WHAT YOU WILL DO: Output the part of the big wall climbing clinic announcement from "Last spring we" up to and including "routes in Yosemite.", copied word for word.

Saturday, December 5th, 2015 ..... 1:00-5:00PM

 

Mazama Mountaineering Center

527 SE 43rd Avenue

Portland, OR 97215

 

Last spring we held this class through the Mazamas Clinics & Special Presentations. It was a full house, packed with great information and very well received. Mark is just back from a full season of climbing completing one of his projects by sending all the 12a's in Rifle on Colorado's Western Slope. This fall he spent yet another long session on the big stone climbing some serious El Cap routes in Yosemite.

 

Please spread the word.

Thanks

 

SIGN UP: http://mazamas.org/education-classes/clinics-and-special-presentations/

 

CLINIC DESCRIPTION, $45

-----------------------------------------

 

If you have already embarked on your path to big wall climbing, have a few or many ascents or are just about to open that door but have a good idea of the logistics involved then you might want to join big wall master Mark Hudon for an evening of big wall tribal knowledge.

 

Topics to be discussed and/or demonstrated include:

 

Advanced hauling and docking

Solo bag movement

Packing a haul bag

Nice to have extras and specialized tools

Unique/uncommon gear placements

Cheaters

Efficient leading and following

Fast belay setups

Communication or lack of

Preferred aiders and ascender setup

Big wall racking

Fast ascending/following

Portaledge setup

Faster transitions

 

.

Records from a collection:
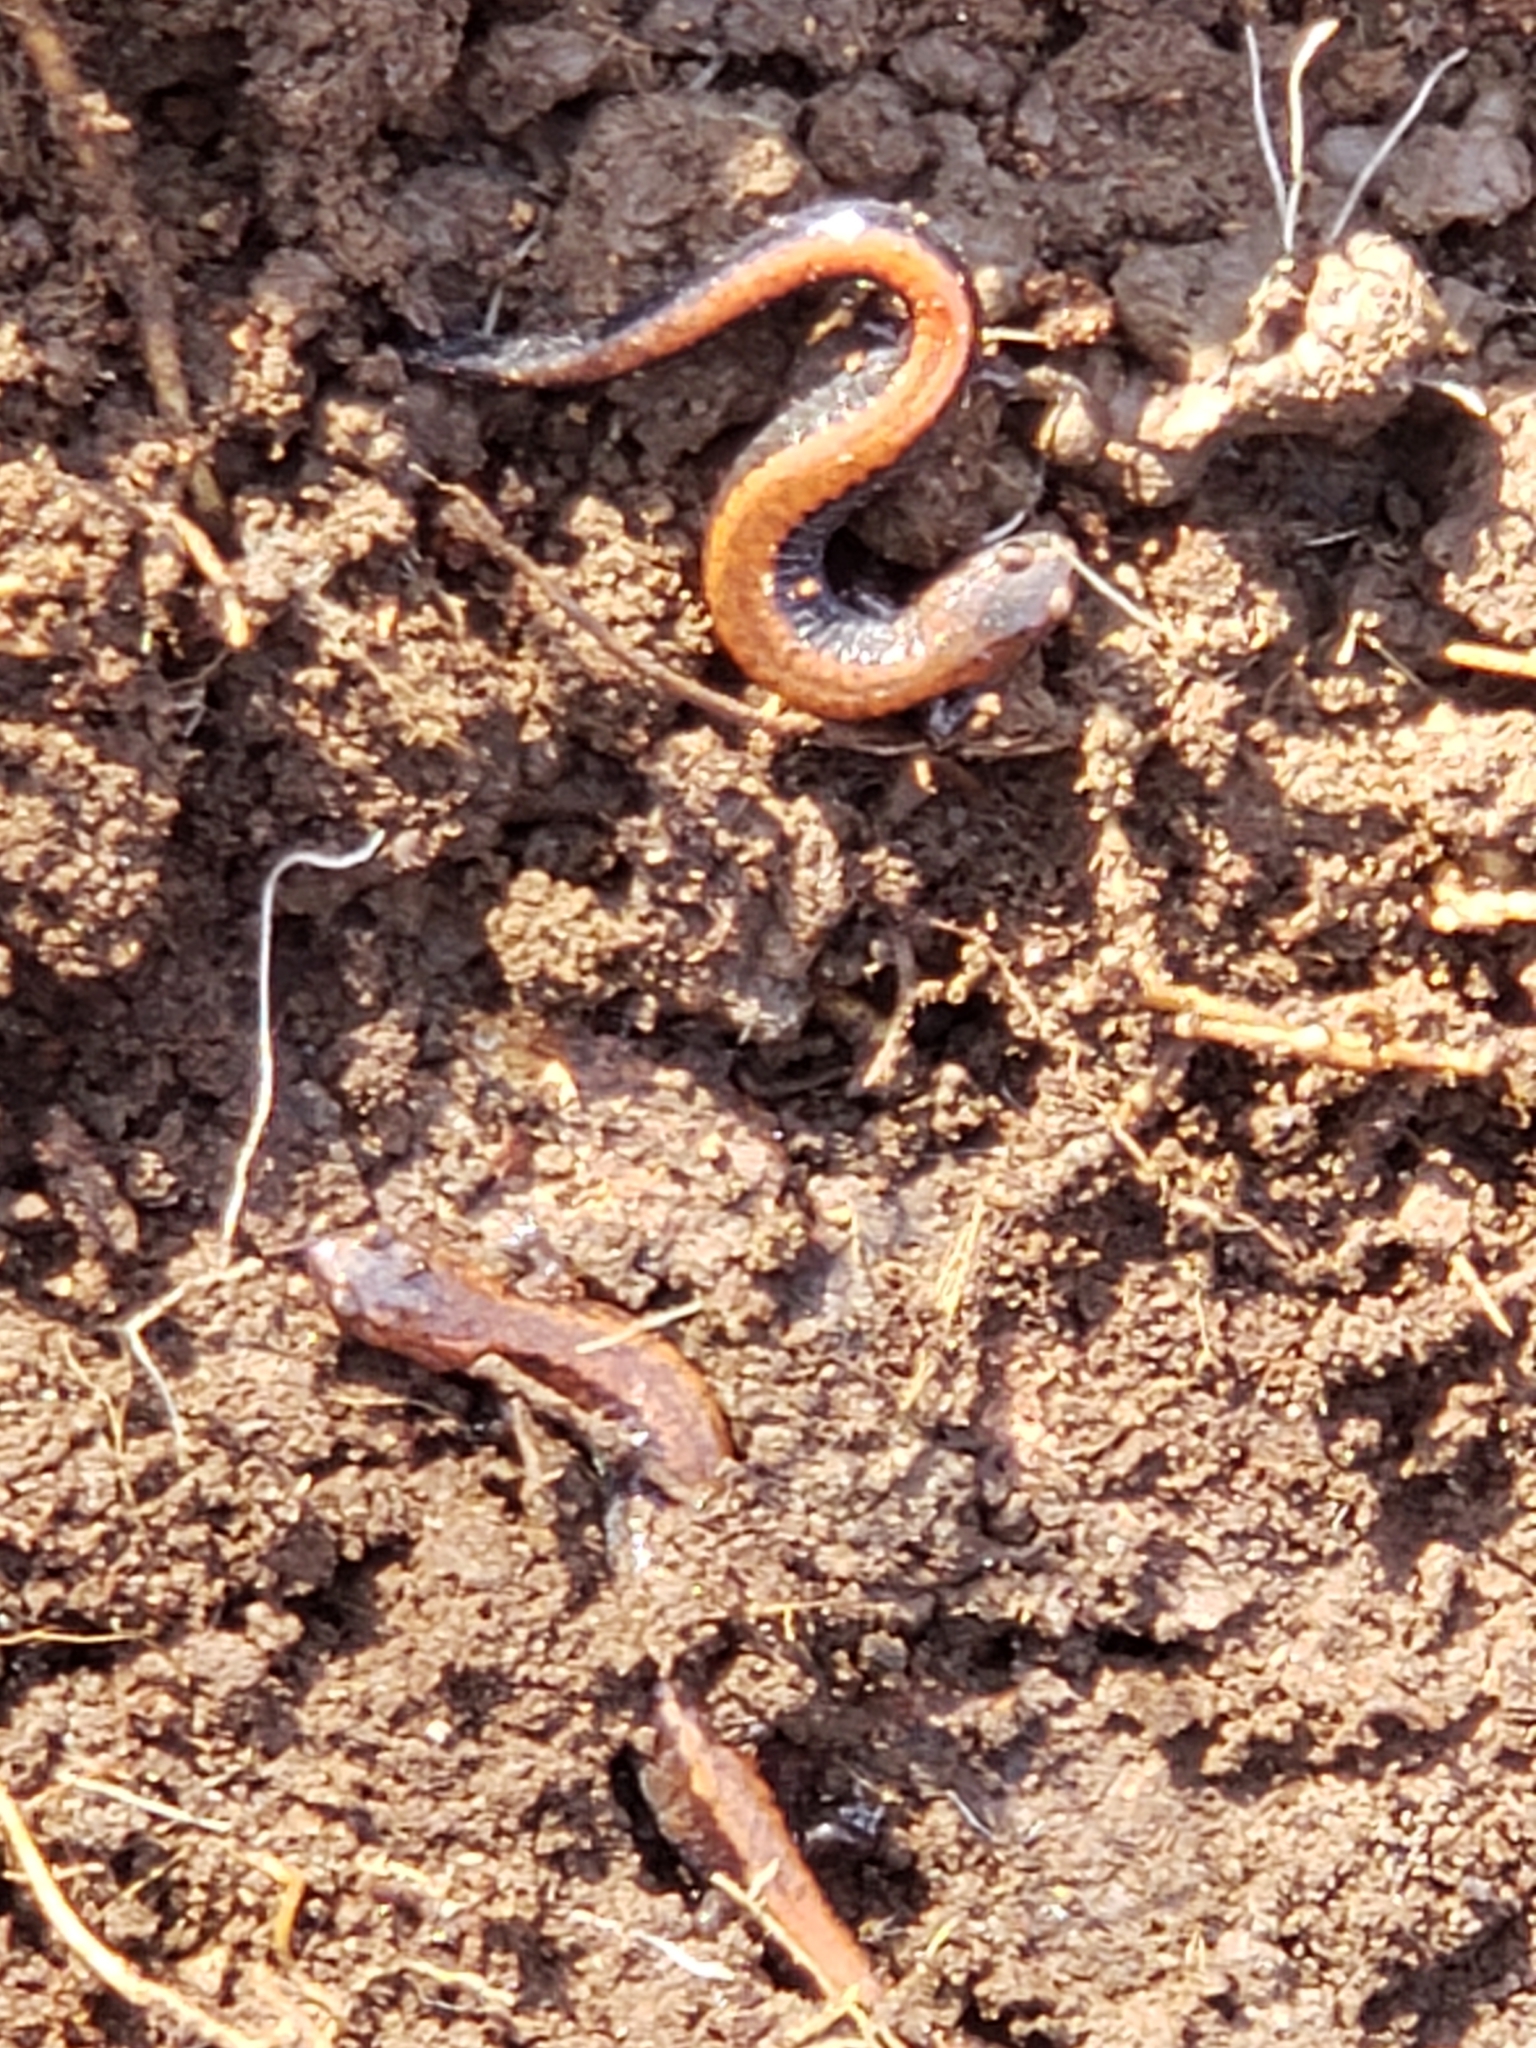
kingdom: Animalia
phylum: Chordata
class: Amphibia
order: Caudata
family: Plethodontidae
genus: Plethodon
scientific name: Plethodon cinereus
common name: Redback salamander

RESPONSE FOR THIS EXERCISE:
Last spring we held this class through the Mazamas Clinics & Special Presentations. It was a full house, packed with great information and very well received. Mark is just back from a full season of climbing completing one of his projects by sending all the 12a's in Rifle on Colorado's Western Slope. This fall he spent yet another long session on the big stone climbing some serious El Cap routes in Yosemite.